## EXERCISE
Reproduce word for word the part of the Bitcoin block-size discussion below that begins with "The concerns are" and runs through "less fees correct?".

## TEXT UNDER STUDY
--------------------
Aslong as majority of miner's aren't subjected to regulation (because they are anonymous) and the anonymity doesn't introduce extra lag or that we find a more efficient way to propagate blocks then I think XT will become redundant no? What am I missing here?

Is it about fees? but increasing blocksize will introduce more spam which makes the entire system less efficient?

The concerns are two fold (ranked from my own opinion):

1. Raising cost of entry to become a network peer (running a full node)

2. Mining centralization.

1. Isn't efficiency in storage capacity and bandwidth overcoming the demand for it with our current block structure? With bigger blocks perhaps demand capacity and bandwidth will be higher, but the tradeoff is less fees correct?

The key characteristic here is the ability to keep Bitcoin within the range of technology accessible by majority of Bitcoin users. If Bitcoin demonstrates that its demand for block-space outgrows the capabilities of present day home networks, it may turn into a trend that will be very hard to stop especially if the network loses most of its validating full nodes in the process of such expansion.
--------------------
## RECORDS SUPPLIED

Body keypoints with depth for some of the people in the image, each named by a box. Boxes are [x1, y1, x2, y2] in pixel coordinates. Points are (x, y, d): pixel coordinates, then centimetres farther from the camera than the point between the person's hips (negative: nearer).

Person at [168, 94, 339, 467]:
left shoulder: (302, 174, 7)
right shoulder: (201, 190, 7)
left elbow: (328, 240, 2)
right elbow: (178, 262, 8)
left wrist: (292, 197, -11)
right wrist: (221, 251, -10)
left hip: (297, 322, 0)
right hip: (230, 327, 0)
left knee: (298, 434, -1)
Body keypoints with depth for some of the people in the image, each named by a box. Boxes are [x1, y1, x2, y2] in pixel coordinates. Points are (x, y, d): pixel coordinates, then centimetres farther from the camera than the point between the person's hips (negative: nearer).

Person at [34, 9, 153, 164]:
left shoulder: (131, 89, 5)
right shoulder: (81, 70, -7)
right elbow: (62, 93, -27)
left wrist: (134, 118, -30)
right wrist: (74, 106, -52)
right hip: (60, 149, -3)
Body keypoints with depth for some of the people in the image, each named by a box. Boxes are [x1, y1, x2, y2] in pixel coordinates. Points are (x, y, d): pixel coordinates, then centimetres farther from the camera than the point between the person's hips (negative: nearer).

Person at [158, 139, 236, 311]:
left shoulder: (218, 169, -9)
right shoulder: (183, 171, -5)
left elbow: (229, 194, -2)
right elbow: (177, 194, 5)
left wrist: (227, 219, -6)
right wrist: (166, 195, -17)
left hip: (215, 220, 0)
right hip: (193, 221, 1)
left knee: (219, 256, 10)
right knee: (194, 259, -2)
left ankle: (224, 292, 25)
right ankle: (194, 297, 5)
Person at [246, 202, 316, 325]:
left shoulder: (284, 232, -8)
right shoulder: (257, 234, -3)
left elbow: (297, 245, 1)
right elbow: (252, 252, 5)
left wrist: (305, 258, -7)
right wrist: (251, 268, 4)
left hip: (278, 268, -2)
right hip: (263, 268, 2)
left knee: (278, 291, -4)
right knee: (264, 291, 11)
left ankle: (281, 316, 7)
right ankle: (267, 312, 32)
--------------------
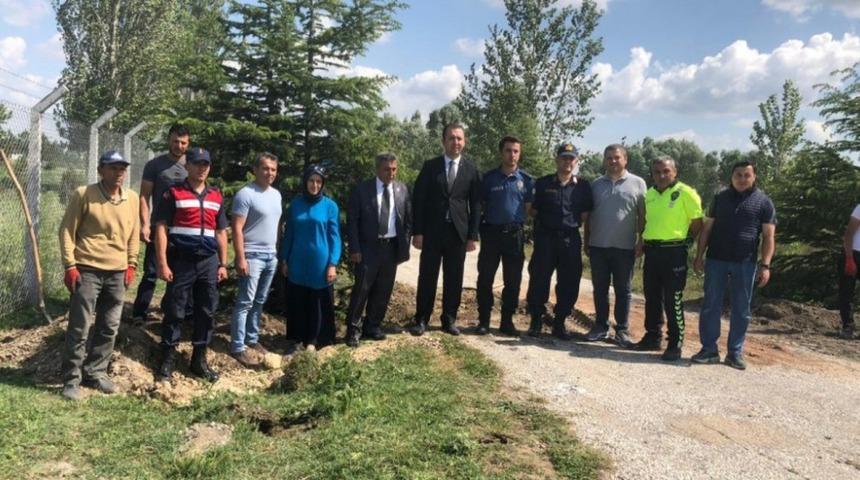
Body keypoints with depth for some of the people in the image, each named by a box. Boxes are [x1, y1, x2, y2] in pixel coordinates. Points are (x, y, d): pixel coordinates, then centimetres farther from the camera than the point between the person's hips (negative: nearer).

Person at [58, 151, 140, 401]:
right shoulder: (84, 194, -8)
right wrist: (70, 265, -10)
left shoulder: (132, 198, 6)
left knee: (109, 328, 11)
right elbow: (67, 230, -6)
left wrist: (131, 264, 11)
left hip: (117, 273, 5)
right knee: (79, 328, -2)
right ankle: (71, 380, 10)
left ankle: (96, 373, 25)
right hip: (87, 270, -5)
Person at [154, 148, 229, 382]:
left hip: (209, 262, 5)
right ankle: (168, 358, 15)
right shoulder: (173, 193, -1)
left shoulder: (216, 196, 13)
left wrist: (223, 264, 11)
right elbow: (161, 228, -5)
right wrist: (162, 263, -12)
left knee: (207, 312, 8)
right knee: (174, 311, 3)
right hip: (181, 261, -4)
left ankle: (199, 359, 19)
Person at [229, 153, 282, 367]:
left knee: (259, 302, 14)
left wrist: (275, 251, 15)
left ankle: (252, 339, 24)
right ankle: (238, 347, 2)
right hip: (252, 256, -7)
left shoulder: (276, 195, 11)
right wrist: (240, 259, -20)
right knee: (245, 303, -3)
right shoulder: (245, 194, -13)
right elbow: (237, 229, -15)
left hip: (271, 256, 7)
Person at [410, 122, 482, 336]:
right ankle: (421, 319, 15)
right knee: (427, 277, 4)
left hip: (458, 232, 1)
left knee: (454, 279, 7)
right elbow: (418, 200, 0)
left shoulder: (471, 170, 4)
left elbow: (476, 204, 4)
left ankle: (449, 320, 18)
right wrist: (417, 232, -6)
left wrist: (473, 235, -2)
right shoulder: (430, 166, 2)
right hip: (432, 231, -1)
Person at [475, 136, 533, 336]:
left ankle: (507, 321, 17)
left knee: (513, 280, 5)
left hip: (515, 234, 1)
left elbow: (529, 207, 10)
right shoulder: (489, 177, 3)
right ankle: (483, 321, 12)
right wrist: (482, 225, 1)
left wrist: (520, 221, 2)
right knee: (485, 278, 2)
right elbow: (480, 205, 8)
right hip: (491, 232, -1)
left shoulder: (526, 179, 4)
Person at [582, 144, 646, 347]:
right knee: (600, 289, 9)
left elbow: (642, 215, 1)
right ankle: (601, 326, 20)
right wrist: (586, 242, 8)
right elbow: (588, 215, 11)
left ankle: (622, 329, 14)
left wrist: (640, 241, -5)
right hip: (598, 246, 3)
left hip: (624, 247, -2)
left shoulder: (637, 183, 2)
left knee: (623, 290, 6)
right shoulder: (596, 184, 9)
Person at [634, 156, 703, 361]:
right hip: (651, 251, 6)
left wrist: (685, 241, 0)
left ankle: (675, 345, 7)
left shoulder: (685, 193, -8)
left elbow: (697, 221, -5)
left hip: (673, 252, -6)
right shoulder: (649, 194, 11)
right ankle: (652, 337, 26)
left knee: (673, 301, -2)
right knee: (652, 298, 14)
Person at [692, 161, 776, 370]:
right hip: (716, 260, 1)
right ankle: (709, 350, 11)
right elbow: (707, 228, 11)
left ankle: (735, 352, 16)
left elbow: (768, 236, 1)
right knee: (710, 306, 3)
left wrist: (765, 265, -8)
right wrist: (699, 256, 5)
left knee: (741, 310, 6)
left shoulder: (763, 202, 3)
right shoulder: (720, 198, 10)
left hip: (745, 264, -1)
--------------------
## RESULT OF THIS TASK
The concerns are two fold (ranked from my own opinion):

1. Raising cost of entry to become a network peer (running a full node)

2. Mining centralization.

1. Isn't efficiency in storage capacity and bandwidth overcoming the demand for it with our current block structure? With bigger blocks perhaps demand capacity and bandwidth will be higher, but the tradeoff is less fees correct?